At the Annual Dinner of the National Economists Club, Federal Reserve chairman Ben Bernanke gave a speech that walked through the reasoning for all of the Fed’s big actions since the financial crisis.
He explained why the Fed has used unconventional monetary policy in the aftermath of the Great Recession. The ultimate goals of these policies has been to shape the public’s policy expectations to convince it that it would keep policy loose for an extended period of time.
Here are the key themes he talked about:
Bernanke emphasised the importance of clearly articulating the future of Fed policy using forward guidance. This was particularly true after the great recession when the Fed’s usual policy tool, short-term interest rates, had limited effectiveness due to the zero-lower bound. The FOMC attempted to lower long-term rates by communicating to the market that short-term rates would be low for a long period of time. This was the goal of forward guidance.
At first, the Fed did this in a qualitative sense, but eventually started using more date-specific guidance to communicate to the market. However, this guidance also had its own limitation:
Although the date-based forward guidance appears to have affected the public’s expectations as desired, it did not explain how future policy would be affected by changes in the economic outlook–an important limitation. Indeed, the date in the guidance was pushed out twice in 2012–first to late 2014 and then to mid-2015–leaving the public unsure about whether and under what circumstances further changes to the guidance might occur.
To offset this, the Fed recently moved to a more state-contingent guidance, noting that the Fed would not consider raising rates while unemployment was above 6.5% and inflation was near 2%. Bernanke emphasised these were thresholds, not triggers, meaning that hitting the targets would not automatically cause rate increases but were a necessary level for rates to rise.
Large Scale Asset Purchases (LSAPs)
The Fed also implemented a new, unconventional monetary policy tool that had the same goal of lowering long-term rates, but did so in a different manner. Instead of credibly informing the market that short-term rates would be low for a longer period of time, LSAPs reduced long-term rates by purchasing securities. This reduces the supply and drives up the value of them, lowering rates. Bernanke lays this dual strategy of forward guidance and LSAPs clearly in his speech:
[F]orward rate guidance affects longer-term interest rates primarily by influencing investors’ expectations of future short-term interest rates. LSAPs, in contrast, most directly affect term premiums… As both forward rate guidance and LSAPs affect longer-term interest rates, the use of these tools allows monetary policy to be effective even when short-term interest rates are close to zero
The FOMC also has attempted to credibly communicate to the market “the criteria that would inform future decisions about the program.” The goal of this was to keep market expectations in line with the Fed’s future plan of actions. To do this, Bernanke laid out the baseline state of the economy at which the Fed would begin to reduce its asset purchases. In June, the chairman said that if the market continued to improve at a moderate pace as it had been, then it would begin tapering later in the year and conclude its asset purchases in mid-2014.

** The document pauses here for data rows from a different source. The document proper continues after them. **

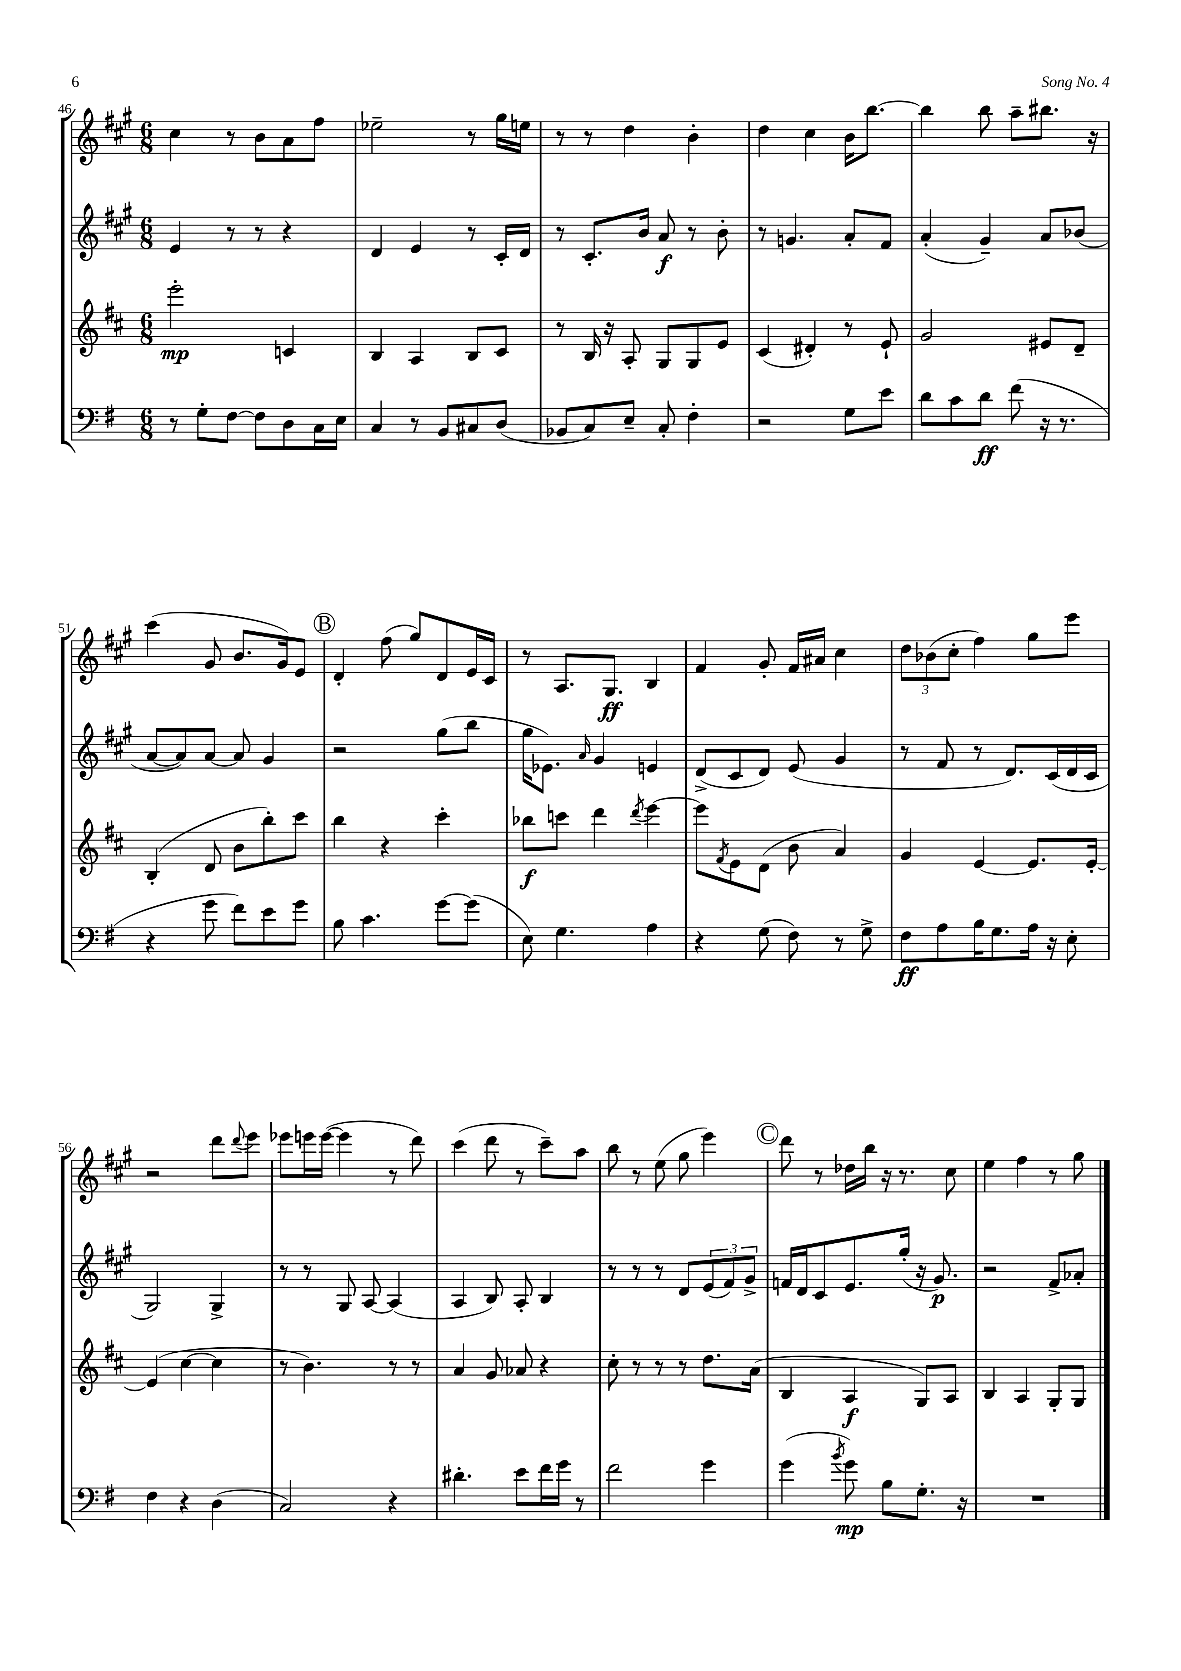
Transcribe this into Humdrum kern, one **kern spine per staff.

**kern	**kern	**kern	**kern
*staff4	*staff3	*staff2	*staff1
*clefF4	*clefG2	*clefG2	*clefG2
*k[f#]	*k[f#c#]	*k[f#c#g#]	*k[f#c#g#]
*M6/8	*M6/8	*M6/8	*M6/8
8r	2eee'\	4e/	4cc#\
8G'\L	.	.	.
[8F#\J	.	8r	8r
8F#\]L	.	8r	8b\L
8D\	4c/	4r	8a\
16C\L	.	.	8ff#\J
16E\JJ	.	.	.
=	=	=	=
4C/	4B/	4d/	2ee-~\
8r	4A/	4e/	.
8BB/L	.	.	.
8C#/	8B/L	8r	8r
(8D/J	8c#/J	16c#'/LL	16gg#\LL
.	.	16d/JJ	16ee\JJ
=	=	=	=
8BB-/L	8r	8r	8r
8C/)	16B/	8.c#'/L	8r
.	16r	.	.
8E~/J	8A'/	.	4dd\
.	.	16b/Jk	.
8C'/	8G/L	8a/	.
4F#'\	8G/	8r	4b'\
.	8e/J	8b'\	.
=	=	=	=
2r	(4c#/	8r	4dd\
.	.	4.g/	.
.	4d#'/)	.	4cc#\
8G\L	8r	8a'/L	16b\LK
.	.	.	[8.bb\J
8e\J	8e`/	8f#/J	.
=	=	=	=
8d\L	2g/	(4a'/	4bb\]
8c\	.	.	.
8d\J	.	4g#~/)	8bb\
(8f#\	.	.	8aa~\L
16r	8e#/L	8a/L	8.bb#\J
8.r	.	.	.
.	8d~/J	(8b-/J	.
.	.	.	16r
=	=	=	=
4r	(4B'/	[8a/L	(4ccc#\
.	.	8a/])	.
8g\	8d/	[8a/J	8g#/
8f#\L)	8b\L	8a/]	8.b/L
8e\	8bb'\)	4g#/	.
.	.	.	16g#/k)
8g\J	8ccc#\J	.	8e/J
=	=	=	=
8B\	4bb\	2r	4d'/
4.c\	.	.	.
.	4r	.	(8ff#\
.	.	.	8gg#/L)
[8g\L	4ccc#'\	(8gg#\L	8d/
(8g\]J	.	8bb\J	16e/L
.	.	.	16c#/JJ
=	=	=	=
8E\)	8bb-\L	16gg#\LK	8r
.	.	8.e-\J)	.
4.G\	8ccc\J	.	8.A/L
.	.	16qqa/	.
.	4ddd\	4g#/	.
.	.	.	8.G#/J
.	8qddd/	.	.
4A\	[4eee\	4e/	4B/
=	=	=	=
4r	8eee\]L	(8d^/L	4f#/
.	8qf#/	.	.
.	8e\	8c#/	.
(8G\	(8d\J	8d/J)	8g#'/
8F#\)	8b\	(8e/	16f#/LL
.	.	.	16a#/JJ
8r	4a/)	4g#/	4cc#\
8G^\	.	.	.
=	=	=	=
8F#\L	4g/	8r	12dd\L
.	.	.	(12b-\
8A\	.	8f#/	.
.	.	.	12cc#'\J
16B\K	[4e/	8r	4ff#\)
8.G\	.	.	.
.	.	8.d/L)	.
16A\Jk	8.e/]L	.	8gg#\L
16r	.	(16c#/L	.
8E'\	.	16d/	8eee\J
.	[16e'/Jk	16c#/JJ	.
=	=	=	=
4F#\	(4e/]	2G#/)	2r
4r	[4cc#\	.	.
(4D\	4cc#\]	4G#^/	8ddd\L
.	.	.	8qqddd/
.	.	.	8eee\J
=	=	=	=
2C/)	8r	8r	8eee-\L
.	4.b\)	8r	16eee\L
.	.	.	([16eee\JJ
.	.	8G#/	4eee\]
.	.	[8A/	.
4r	8r	(4A/]	8r
.	8r	.	8ddd\)
=	=	=	=
4.d#'\	4a/	4A/	(4ccc#\
.	8g/	8B/)	8ddd\
8e\L	8a-/	8A'/	8r
16f#\L	4r	4B/	8ccc#~\L)
16g\JJ	.	.	.
8r	.	.	8aa\J
=	=	=	=
2f#\	8cc#'\	8r	8bb\
.	8r	8r	8r
.	8r	8r	(8ee\
.	8r	8d/L	8gg#\
4g\	8.dd\L	(12e/	4eee\)
.	.	12f#/)	.
.	.	12g#^/J	.
.	(16a\Jk	.	.
=	=	=	=
(4g\	4B/	16f/LL	8ddd\
.	.	16d/J	.
.	.	8c#/	8r
8qb/	.	.	.
8g\)	4A/	8.e/	16dd-\LL
.	.	.	16bb\JJ
8B\L	.	.	16r
.	.	(16gg#'/Jk	8.r
8.G'\J	8G/L)	16r	.
.	.	8.g#/)	.
.	8A/J	.	8cc#\
16r	.	.	.
=	=	=	=
2.r	4B/	2r	4ee\
.	4A/	.	4ff#\
.	8G'/L	8f#^/L	8r
.	8G/J	8a-'/J	8gg#\
==	==	==	==
*-	*-	*-	*-
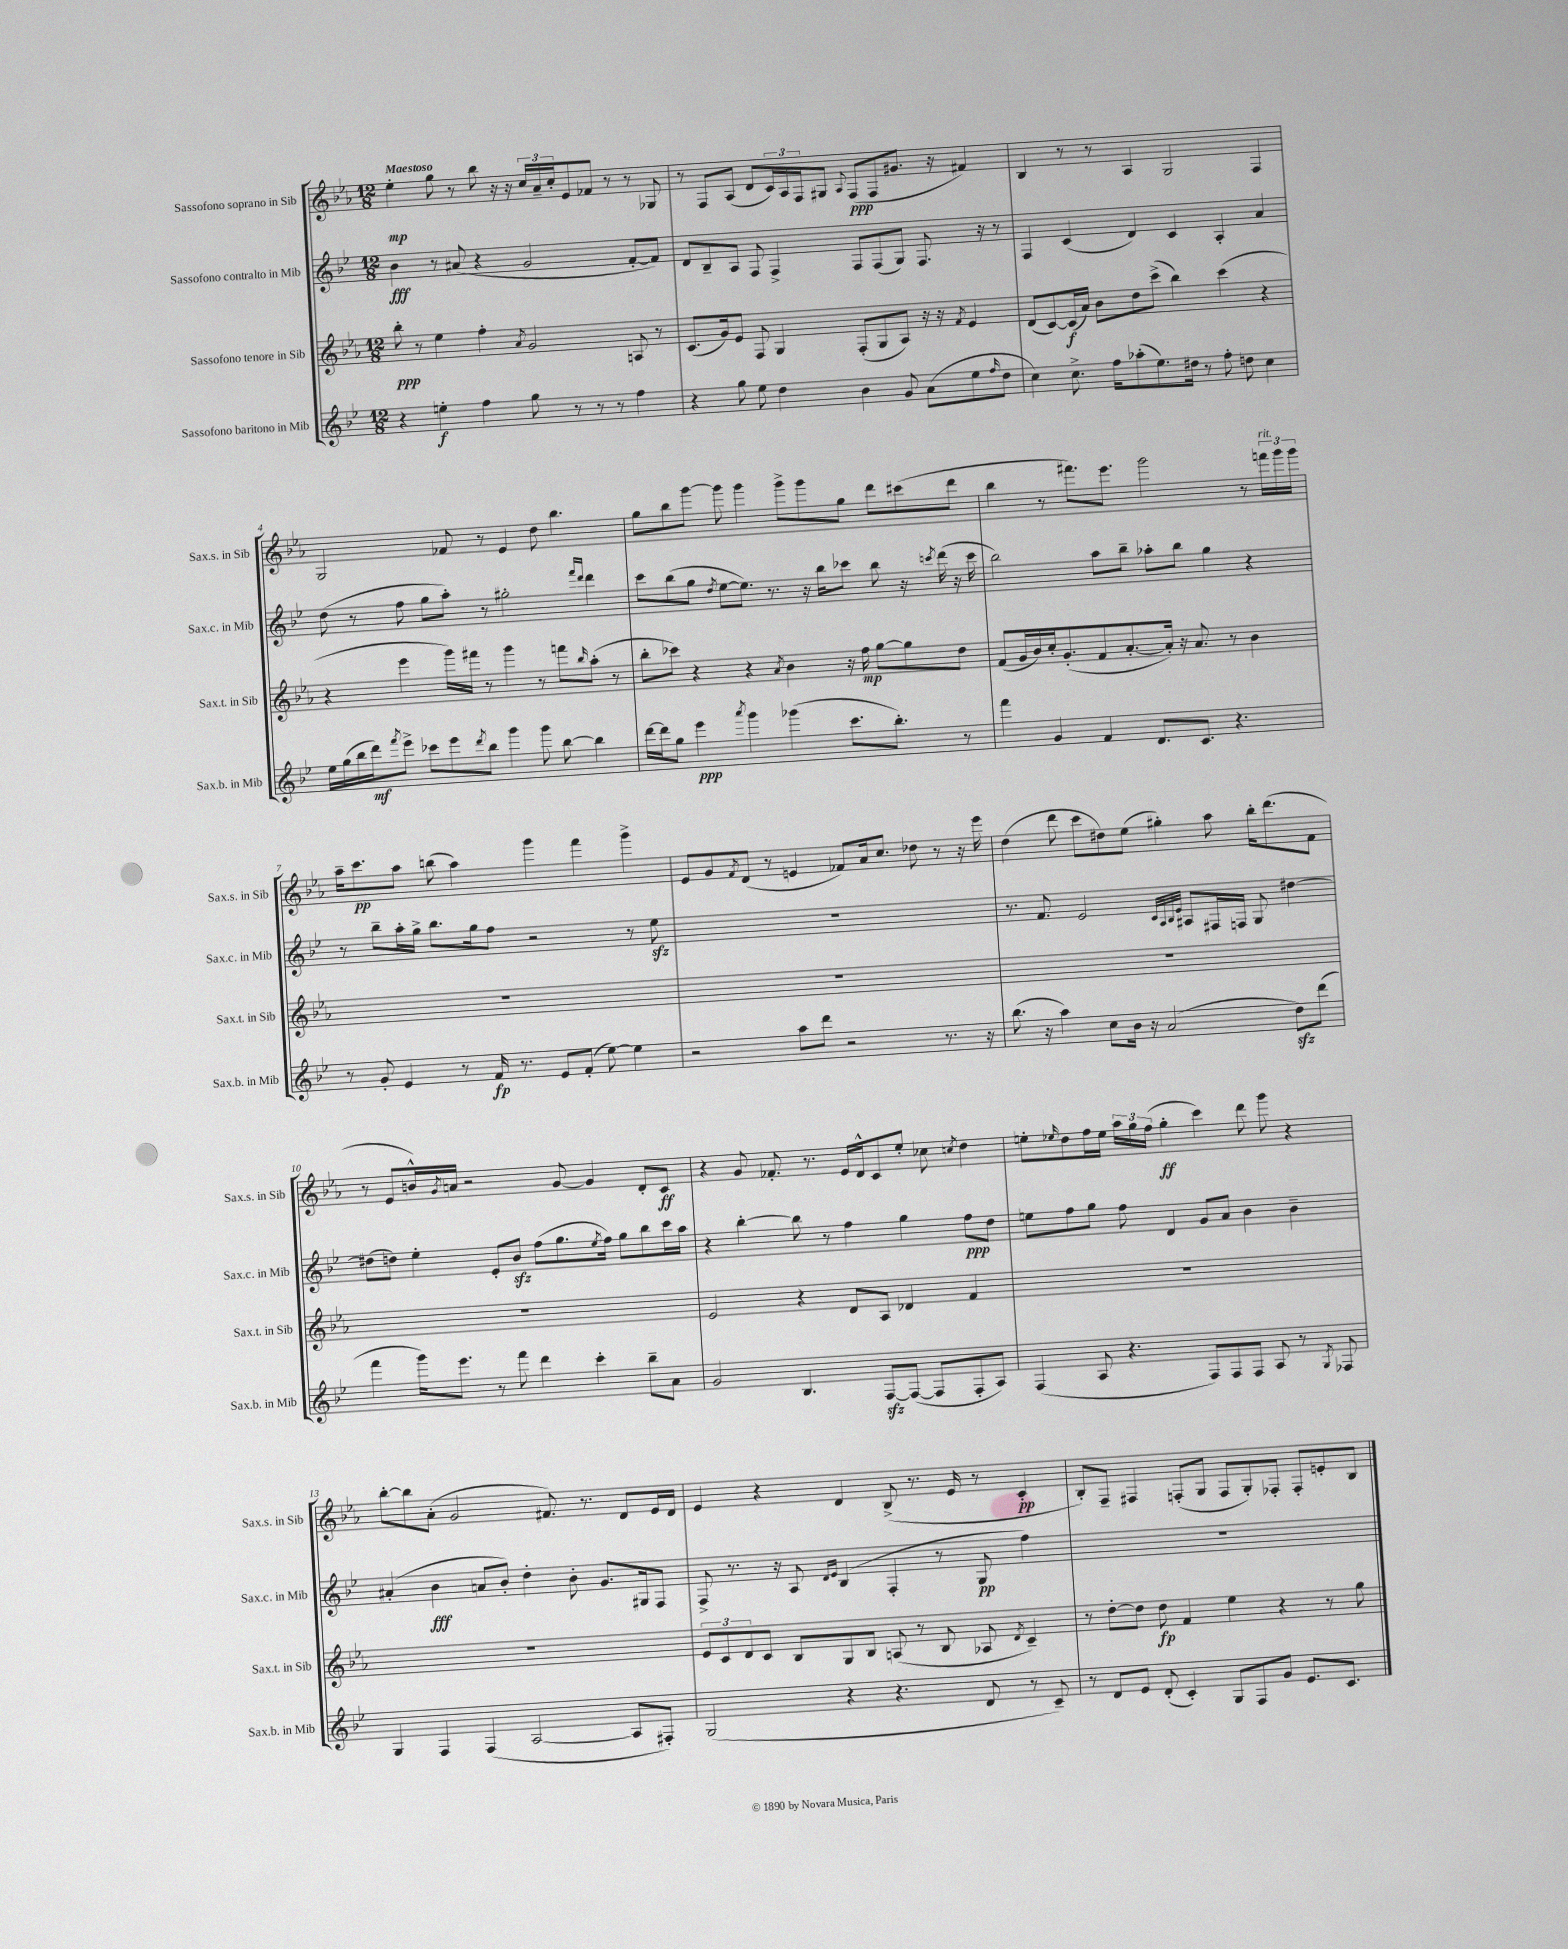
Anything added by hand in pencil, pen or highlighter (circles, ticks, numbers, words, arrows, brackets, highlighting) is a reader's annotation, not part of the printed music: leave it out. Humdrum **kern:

**kern	**kern	**kern	**kern
*staff4	*staff3	*staff2	*staff1
*clefG2	*clefG2	*clefG2	*clefG2
*k[b-e-]	*k[b-e-a-]	*k[b-e-]	*k[b-e-a-]
*M12/8	*M12/8	*M12/8	*M12/8
4r	8bb-'	4b-	4ee-'
.	8r	.	.
4ee'	4ee-	8r	8gg
.	.	(8a#	8r
4ff	4ff'	4r	8bb-
.	.	.	16r
.	.	.	16r
.	8qa-	.	.
8gg	2g	2g	24cc
.	.	.	24a-~
.	.	.	24cc'
8r	.	.	8e-
8r	.	.	8f-
8r	.	.	8r
4ff	8A	[8f'	8r
.	8r	8f])	8G-
=	=	=	=
4r	(8.c	8d	8r
.	.	8B-~	8F
.	16g)	.	.
8gg	8e-	8A	(8A-
8ee-	8F	8F	8d
4dd	4G	4F^	24c)
.	.	.	24A-
.	.	.	24F
.	.	.	8G#
.	.	.	8qqA-
4b-	(8F'	8F	(8F
.	8G	(8F	8F
8g	8A-)	8G)	8.g#
(8a	16r	8.F	.
.	16r	.	16r
.	8qf	.	.
8ee-	4e-	.	4f#)
.	.	16r	.
16qqff	.	.	.
8dd	.	8r	.
=	=	=	=
4cc)	(8d	4F	4B-
.	[8c)	.	.
8.cc^	(16c]	(4c	8r
.	16a-)	.	.
.	8b-	.	8r
16ff	.	.	.
(8aa-'	8dd	4d)	4A-
8.ee-)	(8ccc^	.	.
.	4bb-)	4c	2G
16dd#	.	.	.
8r	.	.	.
8ff'	(4ccc	4A'	.
8dd	.	.	.
4cc	4r	4a	4F
=	=	=	=
16ee-	4r	(8dd	2G
(16gg	.	.	.
16bb-	.	8r	.
16ddd)	.	.	.
8qfff	.	.	.
8eee-^	4eee-	8ff	.
8ccc-	.	8gg	.
8eee-	16ggg)	8aa')	8f-
.	16fff#	.	.
8qddd	.	.	.
8bb-	8r	8r	8r
4ggg	4ggg	2gg#'	4e-
8ggg	8r	.	8dd
[8bb-	8fff	.	4.bb-
.	.	16qqfff	.
.	16qqbb-	16qqddd	.
4bb-]	(8aa-'	4ddd	.
.	8r	.	.
=	=	=	=
[16ddd	8bb-'	8ccc	8gg
16ddd]	.	.	.
8gg	8ccc-)	(8bb-	8bb-
4eee-	4r	8gg	[8ggg
.	.	8qdd	.
.	.	[8ee-	8ggg]
8qaaa	.	.	.
4ggg	4r	8.ee-])	4ggg
.	.	8.r	.
.	8qa-	.	.
(4ggg-	4b-	.	8ggg^
.	.	16r	8ggg
.	.	16bb-	.
8.ccc	16r	8ccc-	8gg
.	16ff	.	.
.	[8gg	8bb-	8ddd
8.bb-')	.	.	.
.	8gg]	16r	(8ccc#
.	.	8qccc	.
.	.	(16ddd	.
8r	8dd	16r	8ddd
.	.	16ccc	.
=	=	=	=
4fff	(8f	2bb-)	4bb-
.	16g	.	.
.	16b-)	.	.
4g	16cc'	.	8r
.	(8.g'	.	.
.	.	.	8.fff#)
4f	8f	8aa	.
.	.	.	8.eee-
.	[8.a-'	8bb-~	.
8.d	.	8aa-'	2ggg
.	16a-'])	.	.
.	16r	8bb-	.
8.c	8.a-	.	.
.	.	4gg	.
4.r	8r	.	.
.	4b-	4r	8r
.	.	.	24fff
.	.	.	24ggg
.	.	.	24ggg
=	=	=	=
8r	1.r	8r	16aa-~
.	.	.	8.ccc
8g'	.	8bb-~	.
4e-	.	16aa'	8aa-
.	.	16gg^	.
.	.	8.bb-	(8bb
8r	.	.	4aa-)
.	.	16gg	.
16f	.	8ff	.
8.r	.	.	.
.	.	2r	4ggg
8e-	.	.	.
(8f'	.	.	4fff
[8ee-)	.	.	.
4ee-]	.	8r	4ggg^
.	.	8ee-	.
=	=	=	=
2r	1.r	1.r	8e-
.	.	.	8g
.	.	.	8qf
.	.	.	(8d
.	.	.	8r
8aa	.	.	4e
8ddd	.	.	.
2r	.	.	8f-)
.	.	.	16a-
.	.	.	8.cc
.	.	.	8dd-
8.r	.	.	8r
.	.	.	16r
16r	.	.	16eee-
=	=	=	=
(8.bb-	1.r	8.r	(4dd
16r	.	8.f	.
4aa)	.	.	8ddd
.	.	2e-	8ccc
8cc	.	.	8dd#)
16b-	.	.	(8ee-
16r	.	.	.
(2a	.	.	4gg#')
.	.	32qqc	.
.	.	32qqA	.
.	.	32qqB-	.
.	.	32qqe-	.
.	.	8A#	.
.	.	16F#	8aa-
.	.	16F	.
.	.	8G	16bb-'
.	.	.	(8.ddd
8dd)	.	[4dd#	.
(8ddd	.	.	8f
=	=	=	=
4fff	1.r	(8dd#]	8r
.	.	8dd)	8e-
16ggg)	.	4ee-'	16b^^)
.	.	.	8qg
8.eee-	.	.	16a
.	.	.	2r
8r	.	8e-'	.
8fff	.	8b-	.
4ddd	.	(8ff	.
.	.	8.gg	[8g
4ccc'	.	.	4g]
.	.	8qee-	.
.	.	16ff)	.
.	.	8gg	.
8bb-~	.	8bb-	8d'
8a	.	16ccc	8c
.	.	16aa	.
=	=	=	=
2g	2e-	4r	4r
.	.	[4bb-'	8g
.	.	.	8.f-'
4.B-	4r	8bb-]	.
.	.	.	8.r
.	.	8r	.
.	8d	4ff	16e-
.	.	.	16d^^
[8F	8A-	.	8c
(8F_	4d-	4gg	8ee-'
8F]	.	.	8cc-
.	.	.	8qcc
8F'	4f	8ff	4dd
8A)	.	8dd	.
=	=	=	=
(4F	1.r	8ee	8ee'
.	.	.	16qqee-
.	.	8ff	8dd
8A	.	8gg	16ff
.	.	.	16ee-
4.r	.	8ff	24aa-
.	.	.	24gg
.	.	.	(24ff
.	.	4d	4gg'
8F)	.	8g	4ccc)
8F	.	8a	.
8F	.	4b-	8ddd
8A	.	.	8ggg
8r	.	4b-~	4r
8qG	.	.	.
8F-	.	.	.
=	=	=	=
4G	1.r	(4a#'	[8bb-'
.	.	.	8bb-]
4F	.	4b-	(8a-'
.	.	.	2g
(4F	.	8a	.
.	.	8b-')	.
[2A	.	4dd'	.
.	.	.	8.f#)
.	.	8b-'	.
.	.	.	8.r
.	.	8.g	.
8A]	.	.	8d
.	.	16G#	.
8F#')	.	8F	16e-
.	.	.	16d
=	=	=	=
(2G	12e-	8F^	4e-
.	12c	.	.
.	.	8.r	.
.	12d	.	.
.	8c	.	4r
.	.	16r	.
.	8B-	8A	.
.	.	16qqd	.
.	.	16qqe-	.
4r	8G	(4B-	4d
.	8B-	.	.
4.r	(8A	4F'	(8B-^
.	8r	.	8.r
.	8B-	8r	.
.	.	.	16e-
8d	8A-	8G	8r
.	8qd	.	.
8r	4c~)	4ff)	4c'
8c~)	.	.	.
=	=	=	=
8r	8r	1.r	8B-')
8d	[8dd'	.	8F~
8e-	8dd]	.	4F#
(8d'	8dd	.	.
4c')	4f	.	(8F'
.	.	.	8G
8G	4ee-	.	8F
8F	.	.	8G')
8g	4r	.	8F-'
8.e-	.	.	8F-'
.	8r	.	8e'
8.c	.	.	.
.	8gg	.	8B-
==	==	==	==
*-	*-	*-	*-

Bernanke emphasised that this was not a pre-determined plan, but was data-dependent. The market didn’t listen:
Market participants may have taken the communication in June as indicating a general lessening of the Committee’s commitment to maintain a highly accommodative stance of policy in pursuit of its objectives. In particular, it appeared that the FOMC’s forward guidance for the federal funds rate had become less effective after June, with market participants pulling forward the time at which they expected the Committee to start raising rates, in a manner inconsistent with the guidance
The market priced in a September taper, despite the fact that it would depend on how the economic data would unfold in the ensuing months. This was not what the Fed intended to communicate in June and caused tightened financial conditions in the housing market. When the data came in below the baseline level that Bernanke laid out in June, the Fed did not reduce its asset purchases. As Bernanke says, this was “fully consistent with the earlier guidance.”
Since then, market expectations have realigned with the Fed with the market more focused on the data and applying the Fed’s framework to it to predict future Fed policy:
Although the FOMC’s decision came as a surprise to some market participants, it appears to have strengthened the credibility of the Committee’s forward rate guidance; in particular, following the decision, longer-term rates fell and expectations of short-term rates derived from financial market prices showed, and continue to show, a pattern more consistent with the guidance.
This speech succinctly summed up all of the Fed’s actions under Bernanke. It used forward guidance and LSAPs to attempt to lower long-term rates, because short-term rates were pushed up against the zero lower bound. It has become more transparent and attempted to clearly communicate the framework for its future policy decisions to credibly convince the market that policy will remain loose for a considerable period of time.
As Bernanke said at the beginning of his speech, “the public’s expectations about future monetary policy actions matter today because those expectations have important effects on current financial conditions, which in turn affect output, employment, and inflation over time.” This has been the ultimate goal of his time as chairman.